Diğer mahkûmlar başları kesilerek, devlet adamlarında ve sadrazam, şehzadelerde bu durum boğulma suretiyle olmaktaydı. Çünkü Osmanlı'da mukaddes sayılan kanın yere dökülmemesi gerekiyordu. Bu inanışa Orta Asya'da Moğollarda da rastlanmaktadır. Çoğu tarihçiye göre bu inanış Osmanlı'nın kökleri olan Orta Asya'dan gelmekteydi.

Balıkhane Kasrı

Cellat konusunda en bilinen yer Balıkhane Kasrı'dır.
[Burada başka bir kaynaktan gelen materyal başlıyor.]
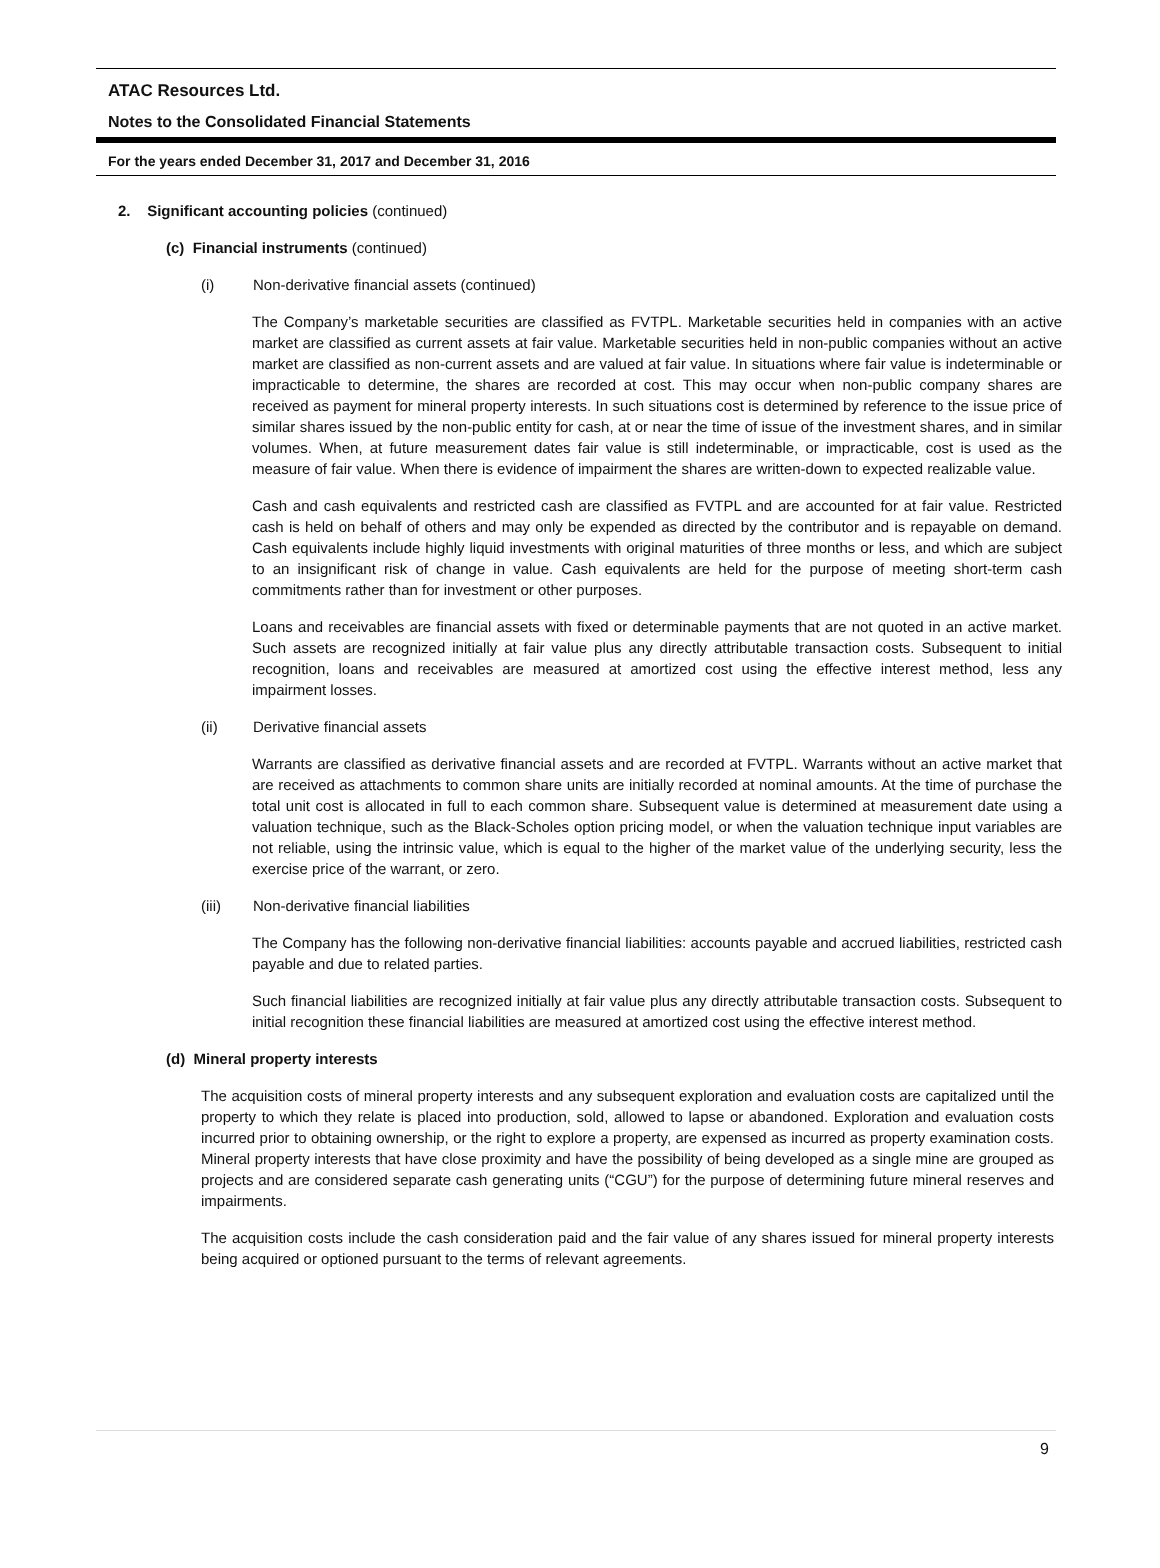ATAC Resources Ltd.
Notes to the Consolidated Financial Statements
For the years ended December 31, 2017 and December 31, 2016
2. Significant accounting policies (continued)
(c) Financial instruments (continued)
(i) Non-derivative financial assets (continued)
The Company’s marketable securities are classified as FVTPL. Marketable securities held in companies with an active market are classified as current assets at fair value. Marketable securities held in non-public companies without an active market are classified as non-current assets and are valued at fair value. In situations where fair value is indeterminable or impracticable to determine, the shares are recorded at cost. This may occur when non-public company shares are received as payment for mineral property interests. In such situations cost is determined by reference to the issue price of similar shares issued by the non-public entity for cash, at or near the time of issue of the investment shares, and in similar volumes. When, at future measurement dates fair value is still indeterminable, or impracticable, cost is used as the measure of fair value. When there is evidence of impairment the shares are written-down to expected realizable value.
Cash and cash equivalents and restricted cash are classified as FVTPL and are accounted for at fair value. Restricted cash is held on behalf of others and may only be expended as directed by the contributor and is repayable on demand. Cash equivalents include highly liquid investments with original maturities of three months or less, and which are subject to an insignificant risk of change in value. Cash equivalents are held for the purpose of meeting short-term cash commitments rather than for investment or other purposes.
Loans and receivables are financial assets with fixed or determinable payments that are not quoted in an active market. Such assets are recognized initially at fair value plus any directly attributable transaction costs. Subsequent to initial recognition, loans and receivables are measured at amortized cost using the effective interest method, less any impairment losses.
(ii) Derivative financial assets
Warrants are classified as derivative financial assets and are recorded at FVTPL. Warrants without an active market that are received as attachments to common share units are initially recorded at nominal amounts. At the time of purchase the total unit cost is allocated in full to each common share. Subsequent value is determined at measurement date using a valuation technique, such as the Black-Scholes option pricing model, or when the valuation technique input variables are not reliable, using the intrinsic value, which is equal to the higher of the market value of the underlying security, less the exercise price of the warrant, or zero.
(iii) Non-derivative financial liabilities
The Company has the following non-derivative financial liabilities: accounts payable and accrued liabilities, restricted cash payable and due to related parties.
Such financial liabilities are recognized initially at fair value plus any directly attributable transaction costs. Subsequent to initial recognition these financial liabilities are measured at amortized cost using the effective interest method.
(d) Mineral property interests
The acquisition costs of mineral property interests and any subsequent exploration and evaluation costs are capitalized until the property to which they relate is placed into production, sold, allowed to lapse or abandoned. Exploration and evaluation costs incurred prior to obtaining ownership, or the right to explore a property, are expensed as incurred as property examination costs. Mineral property interests that have close proximity and have the possibility of being developed as a single mine are grouped as projects and are considered separate cash generating units (“CGU”) for the purpose of determining future mineral reserves and impairments.
The acquisition costs include the cash consideration paid and the fair value of any shares issued for mineral property interests being acquired or optioned pursuant to the terms of relevant agreements.
9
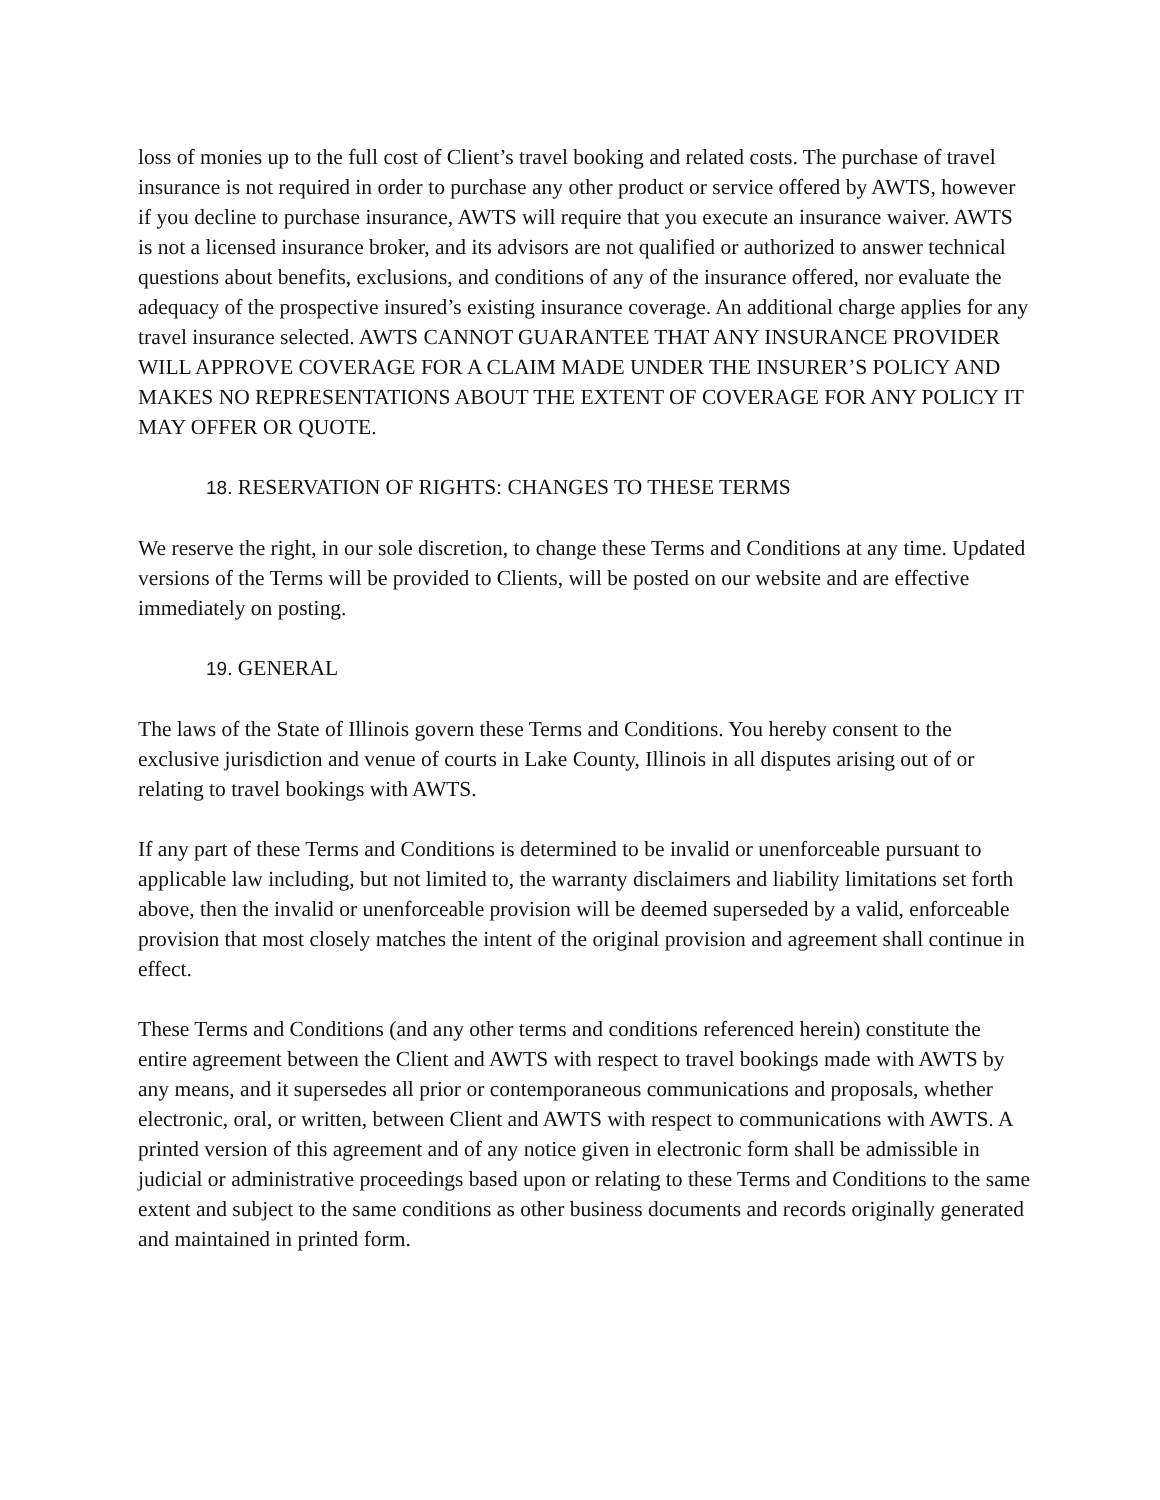loss of monies up to the full cost of Client’s travel booking and related costs. The purchase of travel insurance is not required in order to purchase any other product or service offered by AWTS, however if you decline to purchase insurance, AWTS will require that you execute an insurance waiver. AWTS is not a licensed insurance broker, and its advisors are not qualified or authorized to answer technical questions about benefits, exclusions, and conditions of any of the insurance offered, nor evaluate the adequacy of the prospective insured’s existing insurance coverage. An additional charge applies for any travel insurance selected. AWTS CANNOT GUARANTEE THAT ANY INSURANCE PROVIDER WILL APPROVE COVERAGE FOR A CLAIM MADE UNDER THE INSURER’S POLICY AND MAKES NO REPRESENTATIONS ABOUT THE EXTENT OF COVERAGE FOR ANY POLICY IT MAY OFFER OR QUOTE.
18. RESERVATION OF RIGHTS: CHANGES TO THESE TERMS
We reserve the right, in our sole discretion, to change these Terms and Conditions at any time. Updated versions of the Terms will be provided to Clients, will be posted on our website and are effective immediately on posting.
19. GENERAL
The laws of the State of Illinois govern these Terms and Conditions. You hereby consent to the exclusive jurisdiction and venue of courts in Lake County, Illinois in all disputes arising out of or relating to travel bookings with AWTS.
If any part of these Terms and Conditions is determined to be invalid or unenforceable pursuant to applicable law including, but not limited to, the warranty disclaimers and liability limitations set forth above, then the invalid or unenforceable provision will be deemed superseded by a valid, enforceable provision that most closely matches the intent of the original provision and agreement shall continue in effect.
These Terms and Conditions (and any other terms and conditions referenced herein) constitute the entire agreement between the Client and AWTS with respect to travel bookings made with AWTS by any means, and it supersedes all prior or contemporaneous communications and proposals, whether electronic, oral, or written, between Client and AWTS with respect to communications with AWTS. A printed version of this agreement and of any notice given in electronic form shall be admissible in judicial or administrative proceedings based upon or relating to these Terms and Conditions to the same extent and subject to the same conditions as other business documents and records originally generated and maintained in printed form.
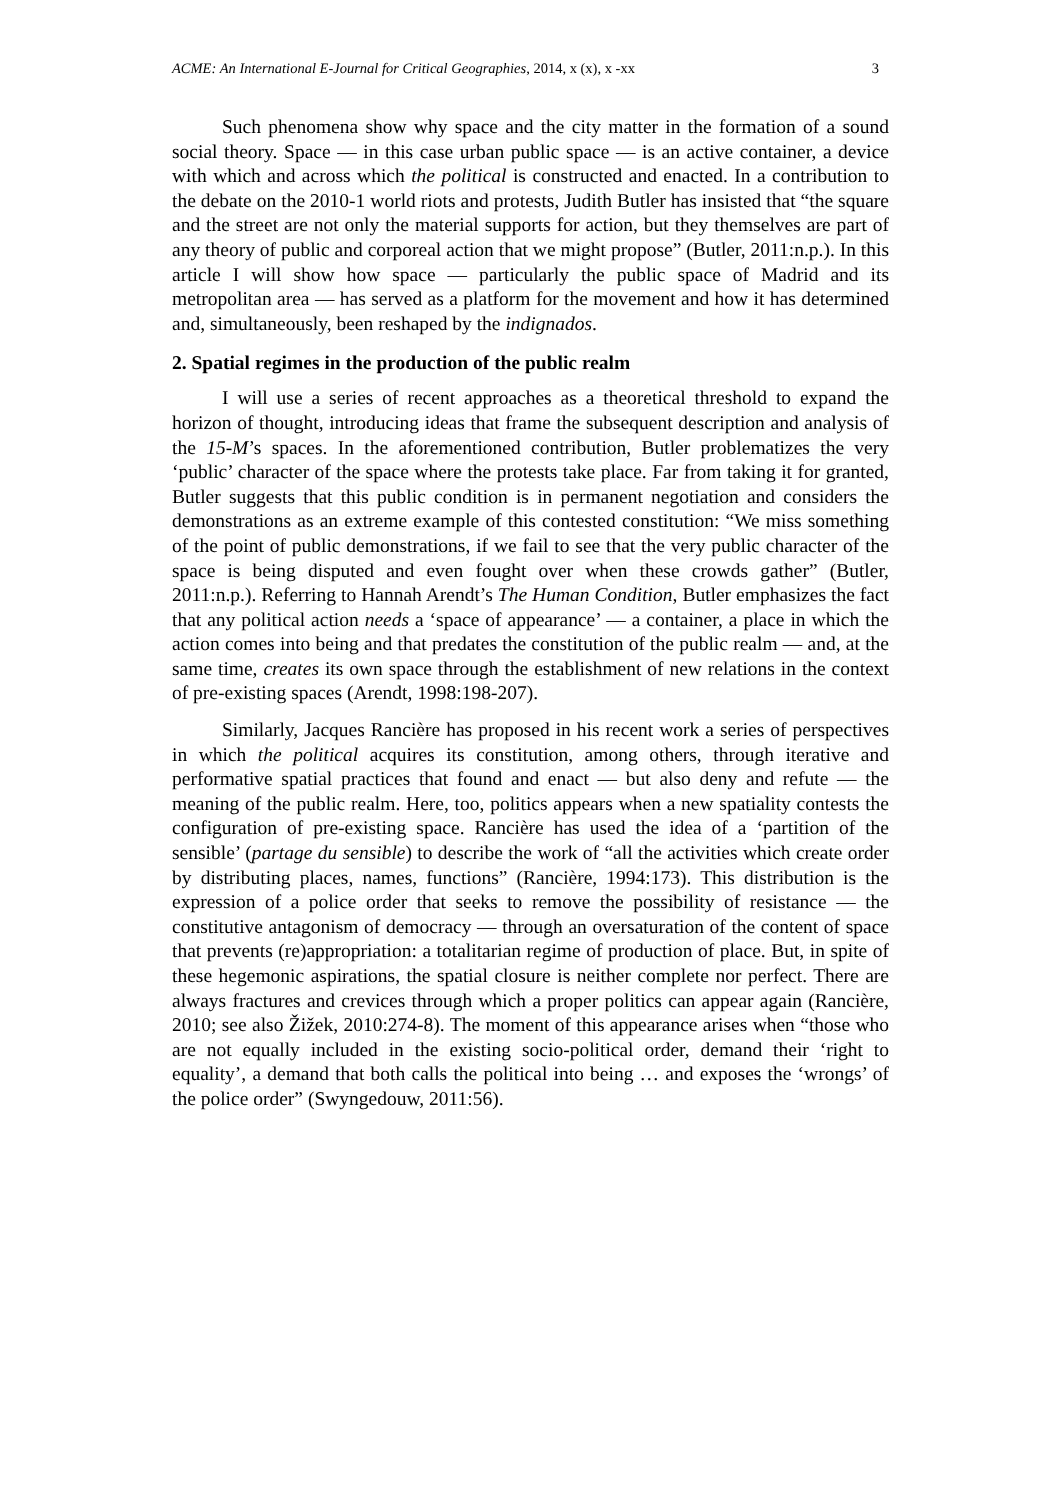ACME: An International E-Journal for Critical Geographies, 2014, x (x), x -xx 3
Such phenomena show why space and the city matter in the formation of a sound social theory. Space — in this case urban public space — is an active container, a device with which and across which the political is constructed and enacted. In a contribution to the debate on the 2010-1 world riots and protests, Judith Butler has insisted that “the square and the street are not only the material supports for action, but they themselves are part of any theory of public and corporeal action that we might propose” (Butler, 2011:n.p.). In this article I will show how space — particularly the public space of Madrid and its metropolitan area — has served as a platform for the movement and how it has determined and, simultaneously, been reshaped by the indignados.
2. Spatial regimes in the production of the public realm
I will use a series of recent approaches as a theoretical threshold to expand the horizon of thought, introducing ideas that frame the subsequent description and analysis of the 15-M’s spaces. In the aforementioned contribution, Butler problematizes the very ‘public’ character of the space where the protests take place. Far from taking it for granted, Butler suggests that this public condition is in permanent negotiation and considers the demonstrations as an extreme example of this contested constitution: “We miss something of the point of public demonstrations, if we fail to see that the very public character of the space is being disputed and even fought over when these crowds gather” (Butler, 2011:n.p.). Referring to Hannah Arendt’s The Human Condition, Butler emphasizes the fact that any political action needs a ‘space of appearance’ — a container, a place in which the action comes into being and that predates the constitution of the public realm — and, at the same time, creates its own space through the establishment of new relations in the context of pre-existing spaces (Arendt, 1998:198-207).
Similarly, Jacques Rancière has proposed in his recent work a series of perspectives in which the political acquires its constitution, among others, through iterative and performative spatial practices that found and enact — but also deny and refute — the meaning of the public realm. Here, too, politics appears when a new spatiality contests the configuration of pre-existing space. Rancière has used the idea of a ‘partition of the sensible’ (partage du sensible) to describe the work of “all the activities which create order by distributing places, names, functions” (Rancière, 1994:173). This distribution is the expression of a police order that seeks to remove the possibility of resistance — the constitutive antagonism of democracy — through an oversaturation of the content of space that prevents (re)appropriation: a totalitarian regime of production of place. But, in spite of these hegemonic aspirations, the spatial closure is neither complete nor perfect. There are always fractures and crevices through which a proper politics can appear again (Rancière, 2010; see also Žižek, 2010:274-8). The moment of this appearance arises when “those who are not equally included in the existing socio-political order, demand their ‘right to equality’, a demand that both calls the political into being … and exposes the ‘wrongs’ of the police order” (Swyngedouw, 2011:56).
Balıkhane Kasrı 16. yüzyıldan itibaren siyasi suçların tutulduğu yerdi. Buradaki mahkûmlar zindana atılır, 3 gün boyunca zindanda haklarında karar çıkmasını beklerlerdi. Bunun nedeni padişahın bir anlık kızgınlıkla idam kararı vermesini önlemekti. Bu sayede Meclis yani Divan-ı Hümayun aracılığıyla karar verilip haksız bir idam kararını vermesinin önüne geçilmek isteniyordu.

Ecel Şerbeti

3 gün sonunda mahkûmların bulunduğu zindandaki kapı açılır ve kendilerine bir şerbet uzatılır. Bu şerbet eğer beyaz renkte ise idamdan vazgeçildiği, affedildiği ve sürgüne gönderileceği anlamı taşırdı. Eğer şerbet kırmızı renkte ise kadehi getiren cellatlar bir sonraki aşamada mahkûmun canını alıyordu. Bu şerbete ecel şerbeti adı verilmiştir.
Balıkhane Kasrı'ndaki mahkûmlar Cellat Çeşmesi adı verilen çeşmenin yanına getirilirdi. Başları kılıç darbesiyle veyahut palayla kesilerek ayrılıyor, daha sonra teşhir edilmesi için sergileniyordu. Cellatlar işlerini bitirdikten sonra kanlı kılıç ve palalarını bu çeşmede yıkamaları nedeniyle adı Cellat Çeşmesi olarak kalmıştır.

İdam Biçimleri 

Pek çok mertebeye göre cellatlar tarafından uygulanan idam biçimi bulunmaktaydı. Yeniçeriler özel cellat satırıyla öldürülürler ve bir yeniçeri öldürüldükten sonra top atışı yapılırdı. Devlet adamları, sadrazamlar, şehzadeler boğdurulur, sıradan suçlular ise kafası kesilirdi. Şehzadeler genellikle yay kirişi ile boğulmuştur. Cellatlar arasında rütbe ve mertebe bulunmaktaydı. Şehzadeleri ve önemli devlet adamlarını Bostancıbaşı adı verilen cellat başı tarafından infaz işlemi gerçekleştirilirdi.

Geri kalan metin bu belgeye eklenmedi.